## EXERCISE REQUIREMENTS
Pull out every line below that contains the string "vendredi", treating uppercase and lowercase letters as different.

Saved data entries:
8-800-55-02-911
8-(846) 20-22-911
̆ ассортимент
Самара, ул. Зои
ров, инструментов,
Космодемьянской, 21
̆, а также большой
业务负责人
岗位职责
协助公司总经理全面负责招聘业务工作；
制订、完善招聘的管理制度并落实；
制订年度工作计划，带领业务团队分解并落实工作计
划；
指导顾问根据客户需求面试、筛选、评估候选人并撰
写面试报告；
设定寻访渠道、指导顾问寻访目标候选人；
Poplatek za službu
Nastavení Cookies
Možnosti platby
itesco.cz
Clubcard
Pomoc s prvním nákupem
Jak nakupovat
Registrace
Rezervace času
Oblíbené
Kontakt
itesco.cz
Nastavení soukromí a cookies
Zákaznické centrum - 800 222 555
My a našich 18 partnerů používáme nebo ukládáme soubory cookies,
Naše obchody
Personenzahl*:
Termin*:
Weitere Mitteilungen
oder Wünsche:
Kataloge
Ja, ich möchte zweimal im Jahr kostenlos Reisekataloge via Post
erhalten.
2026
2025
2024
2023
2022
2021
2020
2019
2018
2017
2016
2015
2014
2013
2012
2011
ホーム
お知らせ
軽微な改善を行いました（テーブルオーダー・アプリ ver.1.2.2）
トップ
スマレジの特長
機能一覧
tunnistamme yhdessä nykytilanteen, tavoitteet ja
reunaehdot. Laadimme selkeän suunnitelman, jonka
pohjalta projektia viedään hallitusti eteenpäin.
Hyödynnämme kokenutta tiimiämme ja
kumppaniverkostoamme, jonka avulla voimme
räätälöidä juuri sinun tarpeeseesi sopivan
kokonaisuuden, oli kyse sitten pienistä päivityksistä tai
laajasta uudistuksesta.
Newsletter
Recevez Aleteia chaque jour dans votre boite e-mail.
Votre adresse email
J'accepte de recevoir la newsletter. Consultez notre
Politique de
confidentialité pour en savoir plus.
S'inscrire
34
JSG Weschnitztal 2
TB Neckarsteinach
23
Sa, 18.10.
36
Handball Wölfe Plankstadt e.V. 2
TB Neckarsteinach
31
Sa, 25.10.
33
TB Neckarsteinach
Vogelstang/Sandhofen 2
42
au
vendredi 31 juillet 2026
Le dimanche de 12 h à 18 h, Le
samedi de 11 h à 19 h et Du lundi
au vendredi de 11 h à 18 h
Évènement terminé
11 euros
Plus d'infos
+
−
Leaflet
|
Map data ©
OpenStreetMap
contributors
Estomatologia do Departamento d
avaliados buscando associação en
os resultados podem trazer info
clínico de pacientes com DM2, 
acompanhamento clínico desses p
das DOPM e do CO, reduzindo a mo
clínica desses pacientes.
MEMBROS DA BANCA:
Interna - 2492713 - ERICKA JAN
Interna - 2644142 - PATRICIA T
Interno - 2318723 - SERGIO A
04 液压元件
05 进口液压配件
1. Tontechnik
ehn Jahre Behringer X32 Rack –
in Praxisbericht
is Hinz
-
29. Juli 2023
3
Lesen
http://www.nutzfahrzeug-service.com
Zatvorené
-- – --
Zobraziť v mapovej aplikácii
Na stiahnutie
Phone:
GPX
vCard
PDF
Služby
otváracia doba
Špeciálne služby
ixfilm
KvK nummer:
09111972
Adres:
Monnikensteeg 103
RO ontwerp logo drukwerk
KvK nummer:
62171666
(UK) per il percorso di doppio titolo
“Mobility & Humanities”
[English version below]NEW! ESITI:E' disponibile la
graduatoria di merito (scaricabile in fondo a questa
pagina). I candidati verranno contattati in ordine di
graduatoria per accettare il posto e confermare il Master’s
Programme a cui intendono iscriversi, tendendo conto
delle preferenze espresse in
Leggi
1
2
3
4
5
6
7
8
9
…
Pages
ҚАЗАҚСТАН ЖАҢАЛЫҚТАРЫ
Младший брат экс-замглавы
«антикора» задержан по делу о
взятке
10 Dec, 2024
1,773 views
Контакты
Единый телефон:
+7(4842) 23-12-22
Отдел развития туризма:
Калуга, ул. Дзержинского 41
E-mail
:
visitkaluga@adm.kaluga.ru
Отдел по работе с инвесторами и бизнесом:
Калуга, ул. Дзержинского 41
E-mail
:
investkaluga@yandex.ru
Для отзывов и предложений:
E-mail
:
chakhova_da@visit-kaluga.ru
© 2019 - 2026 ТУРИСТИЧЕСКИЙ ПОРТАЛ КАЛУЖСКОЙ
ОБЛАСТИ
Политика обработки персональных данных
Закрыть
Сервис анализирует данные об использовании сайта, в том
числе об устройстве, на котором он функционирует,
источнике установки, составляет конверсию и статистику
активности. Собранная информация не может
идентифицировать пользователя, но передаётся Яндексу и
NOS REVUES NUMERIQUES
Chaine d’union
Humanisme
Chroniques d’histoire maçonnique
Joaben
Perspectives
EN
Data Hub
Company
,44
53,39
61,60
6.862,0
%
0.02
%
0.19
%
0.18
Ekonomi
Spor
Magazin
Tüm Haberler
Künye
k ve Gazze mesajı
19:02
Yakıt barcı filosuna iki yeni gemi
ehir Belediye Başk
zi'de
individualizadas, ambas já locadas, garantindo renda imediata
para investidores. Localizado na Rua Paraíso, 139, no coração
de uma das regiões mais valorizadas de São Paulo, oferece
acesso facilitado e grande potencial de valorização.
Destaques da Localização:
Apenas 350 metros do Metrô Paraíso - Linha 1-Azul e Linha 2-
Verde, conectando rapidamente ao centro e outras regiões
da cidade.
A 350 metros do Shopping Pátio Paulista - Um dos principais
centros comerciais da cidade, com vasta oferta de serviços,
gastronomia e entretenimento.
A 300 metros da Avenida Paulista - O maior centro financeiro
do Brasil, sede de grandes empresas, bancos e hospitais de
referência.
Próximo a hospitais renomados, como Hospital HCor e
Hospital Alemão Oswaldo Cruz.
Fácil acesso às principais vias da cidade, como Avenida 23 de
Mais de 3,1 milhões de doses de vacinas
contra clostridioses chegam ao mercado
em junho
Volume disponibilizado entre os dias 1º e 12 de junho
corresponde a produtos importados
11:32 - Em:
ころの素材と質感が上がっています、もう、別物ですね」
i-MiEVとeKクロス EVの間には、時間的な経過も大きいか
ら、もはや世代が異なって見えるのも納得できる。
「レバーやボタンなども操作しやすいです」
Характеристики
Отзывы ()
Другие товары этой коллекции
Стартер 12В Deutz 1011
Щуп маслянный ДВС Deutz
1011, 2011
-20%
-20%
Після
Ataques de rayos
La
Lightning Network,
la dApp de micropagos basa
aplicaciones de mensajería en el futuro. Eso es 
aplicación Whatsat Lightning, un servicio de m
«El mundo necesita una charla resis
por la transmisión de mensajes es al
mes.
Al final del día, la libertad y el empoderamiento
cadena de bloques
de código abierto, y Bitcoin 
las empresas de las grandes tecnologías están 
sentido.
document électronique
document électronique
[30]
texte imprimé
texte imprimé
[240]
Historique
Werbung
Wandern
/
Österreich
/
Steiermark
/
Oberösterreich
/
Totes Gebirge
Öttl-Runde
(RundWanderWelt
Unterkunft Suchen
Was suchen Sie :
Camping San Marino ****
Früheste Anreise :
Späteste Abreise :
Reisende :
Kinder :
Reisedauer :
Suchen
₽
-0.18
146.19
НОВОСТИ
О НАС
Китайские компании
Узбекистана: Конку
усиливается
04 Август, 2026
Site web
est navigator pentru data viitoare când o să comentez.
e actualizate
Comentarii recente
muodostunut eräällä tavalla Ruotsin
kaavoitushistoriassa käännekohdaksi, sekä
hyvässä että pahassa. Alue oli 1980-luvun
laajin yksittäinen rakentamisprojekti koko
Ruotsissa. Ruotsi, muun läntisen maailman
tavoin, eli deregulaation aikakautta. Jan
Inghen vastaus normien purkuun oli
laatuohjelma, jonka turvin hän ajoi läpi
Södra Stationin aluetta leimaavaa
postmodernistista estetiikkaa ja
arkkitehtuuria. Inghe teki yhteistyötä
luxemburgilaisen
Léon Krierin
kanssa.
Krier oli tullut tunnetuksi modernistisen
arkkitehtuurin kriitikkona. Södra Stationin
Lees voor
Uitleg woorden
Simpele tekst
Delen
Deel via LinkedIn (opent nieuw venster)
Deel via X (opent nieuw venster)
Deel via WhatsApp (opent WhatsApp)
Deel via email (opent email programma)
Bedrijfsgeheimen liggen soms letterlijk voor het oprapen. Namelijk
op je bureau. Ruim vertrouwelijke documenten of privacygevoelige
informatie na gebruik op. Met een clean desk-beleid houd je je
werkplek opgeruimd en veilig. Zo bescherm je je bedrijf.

## ANSWER FOR THE TASK
vendredi 31 juillet 2026
au vendredi de 11 h à 18 h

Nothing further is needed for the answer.